OK some weren\'t satisfied with the piece used for this test so I did something more SPARSE. Again, 4 files, all of them now in 24-bit wav, but derived from wav\'s and MP3\'s of different bits/resolution.
One is the original un-processed 24-bit render with QLSO. One is the same wav, but dithered to 16-bit. One is an MP3 at 192kbps, the last is an MP3 at 320kbps. Post your results here or to email@example.com
Simon, this is a good torture test for the algorithm, and I like the little piece. The tutti \"ba ba ba, ba ba ba, crescendo\" figure is smooth in A4, and somewhat less so in the rest, especially when the brass buzz comes up. There is just more transparency in A4 all around...you hear the separation all the way through. The lower res files don\'t show this off like the original.
At the very top in A4, the upper pizz voices\' exciting of the room is smoother, too, and one tail doesn\'t go away as the subsequent plucks sound.

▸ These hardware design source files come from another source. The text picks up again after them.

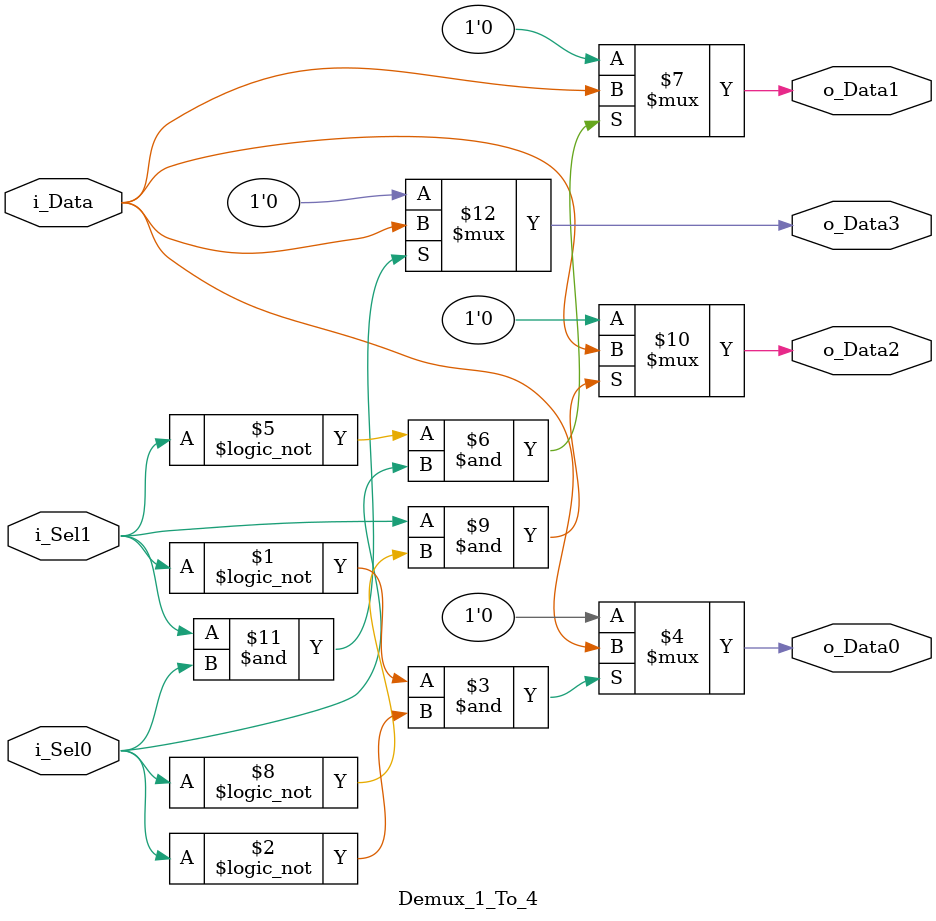
<source format=v>
module Demux_1_To_4
 (input  i_Data,
  input  i_Sel1,
  input  i_Sel0,
  output o_Data0,
  output o_Data1,
  output o_Data2,
  output o_Data3);
assign o_Data0 = !i_Sel1 & !i_Sel0 ? i_Data : 1'b0;
assign o_Data1 = !i_Sel1 &  i_Sel0 ? i_Data : 1'b0;
assign o_Data2 = i_Sel1 & !i_Sel0 ? i_Data : 1'b0;
assign o_Data3 = i_Sel1 &  i_Sel0 ? i_Data : 1'b0;
endmodule
</source>
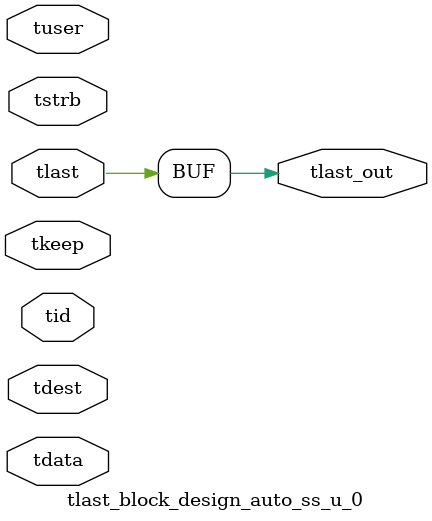
<source format=v>


`timescale 1ps/1ps

module tlast_block_design_auto_ss_u_0 #
(
parameter C_S_AXIS_TID_WIDTH   = 1,
parameter C_S_AXIS_TUSER_WIDTH = 0,
parameter C_S_AXIS_TDATA_WIDTH = 0,
parameter C_S_AXIS_TDEST_WIDTH = 0
)
(
input  [(C_S_AXIS_TID_WIDTH   == 0 ? 1 : C_S_AXIS_TID_WIDTH)-1:0       ] tid,
input  [(C_S_AXIS_TDATA_WIDTH == 0 ? 1 : C_S_AXIS_TDATA_WIDTH)-1:0     ] tdata,
input  [(C_S_AXIS_TUSER_WIDTH == 0 ? 1 : C_S_AXIS_TUSER_WIDTH)-1:0     ] tuser,
input  [(C_S_AXIS_TDEST_WIDTH == 0 ? 1 : C_S_AXIS_TDEST_WIDTH)-1:0     ] tdest,
input  [(C_S_AXIS_TDATA_WIDTH/8)-1:0 ] tkeep,
input  [(C_S_AXIS_TDATA_WIDTH/8)-1:0 ] tstrb,
input  [0:0]                                                             tlast,
output                                                                   tlast_out
);

assign tlast_out = {tlast[0]};

endmodule


</source>
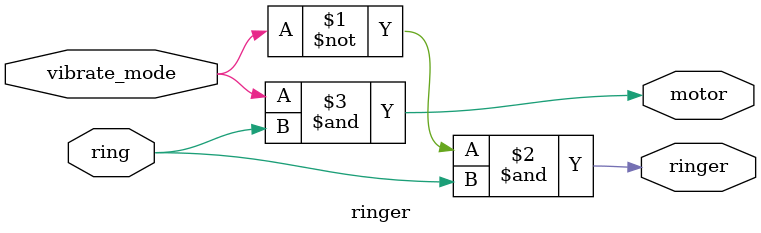
<source format=v>
module ringer(
	input ring,
	input vibrate_mode,
	output ringer,
	output motor
);
	// design a circuit to control a cellphone's ringer and vibration
	// challenge: try to use only assign statements
	// translating a problem description into a collection of logic gates
	// design hint: rather than approaching from a programming perspective
	// (sequential, imperative: if inputs are x then output should be y)
	// approach hardware design from a declarative approach
	// (output should be x when inputs are y)
	
	assign ringer = ~vibrate_mode & ring;
	assign motor = vibrate_mode & ring;
	
endmodule

</source>
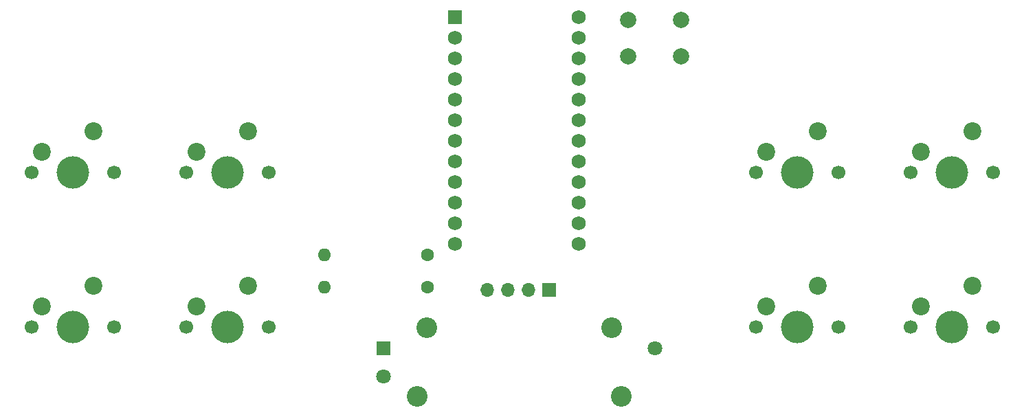
<source format=gbr>
%TF.GenerationSoftware,KiCad,Pcbnew,(7.0.0)*%
%TF.CreationDate,2023-07-31T10:46:52-07:00*%
%TF.ProjectId,macropad-V3,6d616372-6f70-4616-942d-56332e6b6963,rev?*%
%TF.SameCoordinates,Original*%
%TF.FileFunction,Soldermask,Bot*%
%TF.FilePolarity,Negative*%
%FSLAX46Y46*%
G04 Gerber Fmt 4.6, Leading zero omitted, Abs format (unit mm)*
G04 Created by KiCad (PCBNEW (7.0.0)) date 2023-07-31 10:46:52*
%MOMM*%
%LPD*%
G01*
G04 APERTURE LIST*
%ADD10C,1.700000*%
%ADD11C,4.000000*%
%ADD12C,2.200000*%
%ADD13C,2.000000*%
%ADD14C,1.600000*%
%ADD15O,1.600000X1.600000*%
%ADD16R,1.752600X1.752600*%
%ADD17C,1.752600*%
%ADD18R,1.700000X1.700000*%
%ADD19O,1.700000X1.700000*%
%ADD20R,1.800000X1.800000*%
%ADD21C,1.800000*%
%ADD22C,2.550000*%
G04 APERTURE END LIST*
D10*
%TO.C,MX7*%
X188468000Y-72898000D03*
D11*
X193548000Y-72898000D03*
D10*
X198628000Y-72898000D03*
D12*
X196088000Y-67818000D03*
X189738000Y-70358000D03*
%TD*%
D10*
%TO.C,MX2*%
X80137000Y-91948000D03*
D11*
X85217000Y-91948000D03*
D10*
X90297000Y-91948000D03*
D12*
X87757000Y-86868000D03*
X81407000Y-89408000D03*
%TD*%
D13*
%TO.C,SW1*%
X153670000Y-54102000D03*
X160170000Y-54102000D03*
X153670000Y-58602000D03*
X160170000Y-58602000D03*
%TD*%
D14*
%TO.C,R3*%
X128905000Y-83058000D03*
D15*
X116204999Y-83057999D03*
%TD*%
D10*
%TO.C,MX6*%
X169418000Y-91948000D03*
D11*
X174498000Y-91948000D03*
D10*
X179578000Y-91948000D03*
D12*
X177038000Y-86868000D03*
X170688000Y-89408000D03*
%TD*%
D10*
%TO.C,MX4*%
X99187000Y-91948000D03*
D11*
X104267000Y-91948000D03*
D10*
X109347000Y-91948000D03*
D12*
X106807000Y-86868000D03*
X100457000Y-89408000D03*
%TD*%
D10*
%TO.C,MX5*%
X169418000Y-72898000D03*
D11*
X174498000Y-72898000D03*
D10*
X179578000Y-72898000D03*
D12*
X177038000Y-67818000D03*
X170688000Y-70358000D03*
%TD*%
D16*
%TO.C,U1*%
X132333999Y-53720999D03*
D17*
X132334000Y-56261000D03*
X132334000Y-58801000D03*
X132334000Y-61341000D03*
X132334000Y-63881000D03*
X132334000Y-66421000D03*
X132334000Y-68961000D03*
X132334000Y-71501000D03*
X132334000Y-74041000D03*
X132334000Y-76581000D03*
X132334000Y-79121000D03*
X132334000Y-81661000D03*
X147574000Y-81661000D03*
X147574000Y-79121000D03*
X147574000Y-76581000D03*
X147574000Y-74041000D03*
X147574000Y-71501000D03*
X147574000Y-68961000D03*
X147574000Y-66421000D03*
X147574000Y-63881000D03*
X147574000Y-61341000D03*
X147574000Y-58801000D03*
X147574000Y-56261000D03*
X147574000Y-53721000D03*
%TD*%
D10*
%TO.C,MX8*%
X188468000Y-91948000D03*
D11*
X193548000Y-91948000D03*
D10*
X198628000Y-91948000D03*
D12*
X196088000Y-86868000D03*
X189738000Y-89408000D03*
%TD*%
D18*
%TO.C,128x32oLed1*%
X143902999Y-87337999D03*
D19*
X141362999Y-87337999D03*
X138822999Y-87337999D03*
X136282999Y-87337999D03*
%TD*%
D10*
%TO.C,MX1*%
X80137000Y-72898000D03*
D11*
X85217000Y-72898000D03*
D10*
X90297000Y-72898000D03*
D12*
X87757000Y-67818000D03*
X81407000Y-70358000D03*
%TD*%
D14*
%TO.C,R2*%
X128905000Y-86995000D03*
D15*
X116204999Y-86994999D03*
%TD*%
D10*
%TO.C,MX3*%
X99187000Y-72898000D03*
D11*
X104267000Y-72898000D03*
D10*
X109347000Y-72898000D03*
D12*
X106807000Y-67818000D03*
X100457000Y-70358000D03*
%TD*%
D20*
%TO.C,R1*%
X123503499Y-94515999D03*
D21*
X123503500Y-98016000D03*
X157003500Y-94516000D03*
D22*
X128853500Y-92016000D03*
X127653500Y-100516000D03*
X151653500Y-92016000D03*
X152853500Y-100516000D03*
%TD*%
M02*

</source>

The emptier the soundstage becomes, the more differece you can discern. The best example for people to hear the processes lies at the 21 second mark, just past the last piccolo figure. Put the cursor right at 21 seconds and play each one out. You\'ll hear the tail die very nicely in A4 (right up to a little strange artifact). In the other three, you hear the quantizing noise whooshing over the final portion of the tail.
The mp3 encoder you\'re using does sound really good, and the exercise makes a great case for deriving your mp3s from 24 rather than 16-bit masters. It did a surprisingly good job of matching CD-quality on difficult material, sufficient to make me throw up my hands and not bother picking the pepper out of the gnat poop to find the lower res PCM.
I\'m curious what you used to quantize the 16-bit PCM, because I\'m surprised that the quantization noise on all three of the lower res versions is pretty much equal. That either speaks very well of the mp3 encoder or less well of the quantization process. I can\'t really distinguish much audible difference between them. That surprised me, not so much that I can\'t get the difference between the two mp3s, but that the 16-bit PCM doesn\'t distinguish itself more. It also may have been looking ahead and getting excited by that little artifact on the end, but that doesn\'t seem to be the case. Weird. Or good, take your pick. Also there\'s a teeny tiny pop in the release of one of those samples, which you can hear in all four. I thought I\'d be able to listen to that repeatedly and figure it out, but no. I guess I\'ve stood in front of too many drummers.
I may be totally wrong, but, in the spirit of reconciliation, I\'ll be glad to hang myself out to dry.
The only point I ever intended to make is that while mp3 is a really good thing, it does have to make decisions about what it thinks you hear vs. what it thinks you don\'t. And that many mix decisions are so context-driven that it\'s sometimes haphazard to second guess them out of that context (or at least to imply that the author called it wrong, when his decisions may well be picture perfect for the context). That somehow got a little lost in the piss and vinegar.
I love that piece you did there, really expressive. I love that multi-million dollar reverb too! If I keep listening I might change my mind [img]images/icons/smile.gif[/img] but here\'s what I think:
1. 24 bit
2. Lowest mp3 (192kb?)
3. highest mp3(360kb?)
4. 16 bit
I think that number 2 sounds a wee bit compressed.
Hey, you keep writing like that with QLSO and we\'ll have to keep challenging you to do more tests!